In general, the overall average time between queries should be much less than the average for each thread and the average response time for a single query should be much less than the random variation that the query thread adds.

Clock synchronization is not an issue because ... I am doing this by sending a message to all of the test nodes. So the changed parameter set would take affect at all nodes at the (more or less) same time.

It would only be an issue if you look at logs from different nodes that report the same events at different times.

If you log the message that controls query rate, then you should be in great shape. Likewise, you should be fine with EC2 nodes started by a standard kernel since they usually synchronize on boot and don't survive long after boot time.

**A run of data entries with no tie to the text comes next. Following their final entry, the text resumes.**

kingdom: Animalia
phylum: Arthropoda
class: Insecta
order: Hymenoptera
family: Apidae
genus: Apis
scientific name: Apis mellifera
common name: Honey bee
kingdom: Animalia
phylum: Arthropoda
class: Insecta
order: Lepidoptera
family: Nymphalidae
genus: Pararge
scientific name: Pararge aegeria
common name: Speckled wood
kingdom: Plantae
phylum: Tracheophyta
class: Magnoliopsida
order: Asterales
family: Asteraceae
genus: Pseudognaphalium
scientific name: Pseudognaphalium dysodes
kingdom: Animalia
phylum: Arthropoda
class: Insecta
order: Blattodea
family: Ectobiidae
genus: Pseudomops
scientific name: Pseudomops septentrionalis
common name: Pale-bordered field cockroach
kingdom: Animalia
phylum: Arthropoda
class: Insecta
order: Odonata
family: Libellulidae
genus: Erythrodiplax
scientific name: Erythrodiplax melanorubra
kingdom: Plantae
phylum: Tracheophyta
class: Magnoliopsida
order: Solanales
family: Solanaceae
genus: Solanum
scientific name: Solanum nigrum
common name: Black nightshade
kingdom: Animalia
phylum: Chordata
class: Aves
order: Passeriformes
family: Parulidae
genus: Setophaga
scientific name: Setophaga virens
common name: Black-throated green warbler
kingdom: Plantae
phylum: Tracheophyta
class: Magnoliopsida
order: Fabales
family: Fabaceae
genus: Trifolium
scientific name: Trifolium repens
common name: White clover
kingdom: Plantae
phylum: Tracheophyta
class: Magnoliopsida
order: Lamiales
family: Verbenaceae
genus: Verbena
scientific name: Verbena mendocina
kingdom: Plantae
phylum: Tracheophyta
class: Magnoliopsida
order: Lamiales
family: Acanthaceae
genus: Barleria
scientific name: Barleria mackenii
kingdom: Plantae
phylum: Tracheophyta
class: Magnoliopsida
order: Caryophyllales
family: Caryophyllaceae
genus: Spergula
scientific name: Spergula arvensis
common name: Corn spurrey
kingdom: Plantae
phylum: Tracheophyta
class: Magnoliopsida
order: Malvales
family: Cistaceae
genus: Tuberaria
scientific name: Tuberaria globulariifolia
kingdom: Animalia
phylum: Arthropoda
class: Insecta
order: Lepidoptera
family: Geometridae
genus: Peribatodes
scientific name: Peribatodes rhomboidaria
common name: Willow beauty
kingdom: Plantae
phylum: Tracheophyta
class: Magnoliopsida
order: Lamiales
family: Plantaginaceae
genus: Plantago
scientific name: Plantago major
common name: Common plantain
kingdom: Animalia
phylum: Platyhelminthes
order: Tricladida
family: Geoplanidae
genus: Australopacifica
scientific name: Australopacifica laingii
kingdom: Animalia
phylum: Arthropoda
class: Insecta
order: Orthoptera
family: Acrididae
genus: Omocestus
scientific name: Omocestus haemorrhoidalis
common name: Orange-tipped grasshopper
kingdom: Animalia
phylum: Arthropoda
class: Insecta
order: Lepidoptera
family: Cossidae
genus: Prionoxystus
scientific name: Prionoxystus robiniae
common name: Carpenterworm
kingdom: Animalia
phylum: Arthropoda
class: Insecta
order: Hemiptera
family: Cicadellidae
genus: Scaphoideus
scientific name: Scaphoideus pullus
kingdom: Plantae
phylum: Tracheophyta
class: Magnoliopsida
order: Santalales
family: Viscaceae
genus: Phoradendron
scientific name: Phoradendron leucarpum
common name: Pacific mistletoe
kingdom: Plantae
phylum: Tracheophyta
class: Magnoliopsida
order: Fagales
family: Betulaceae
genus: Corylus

Peter Voss added a comment - 01/May/09 02:45 PM
According to your comments (thanks for the great input) I have made a few changes to the code. During load testing the query rates is increased now. The number of threads is just an internal detail that is computed depending on the query rate. When starting a load test one can specify the following values:
1. Number of test searcher nodes to use
2. Start query rate (in queries per second)
3. End query rate
4. Query rate step
5. Time per test in ms (the period of time before the query rate gets changed, this probably should be something like 10000 or 30000)
6. Query details

The query rate gets distributed on the test searcher nodes. E.g. when having 5 nodes and a requested query rate of 100, each node will fire search requests at a rate of 20 queries per second.

When running at a query rate of 1 queries per seconds I am using 1 thread and an inter-query time of (1000ms - actual query duration). To randomize this a bit I am using random( 2 * (1000ms - actual query duration) ).

I am writing out statistics for each query (query rate, node id, start time, end time, elapsed time, query).
I am also writing out end results for each test iteration (requested query rate, achieved query rate, number of failed tests, average search duration, standard deviation)

So I think this should be a good start. The only part that really is missing is to use a dictionary of queries to avoid Lucene caching, We also need to build a proper example index that is suitable for load tests.


Peter Voss added a comment - 31/Oct/09 05:36 PM
I am currently migrating the existing load test code to the new design provided by KATTA-54 beginning of next week. I hope that I can finish my work beginning of next week.

Johannes Zillmann added a comment - 08/Dec/09 01:47 PM
Hey Peter, what is the status of this ?

Johannes Zillmann added a comment - 07/Jan/10 04:59 PM
I ported Peters code to the current katta.
I did a simplification in having one thread per query (this was more robust when coming into the limit area),

The loadtest is executed on a seperate katta cluster. So to run it you start one zookeeper and two katta clusters with different rootPathes.
For some shortcomings with the current implementation i opened KATTA-108.

I will update the documentation soon.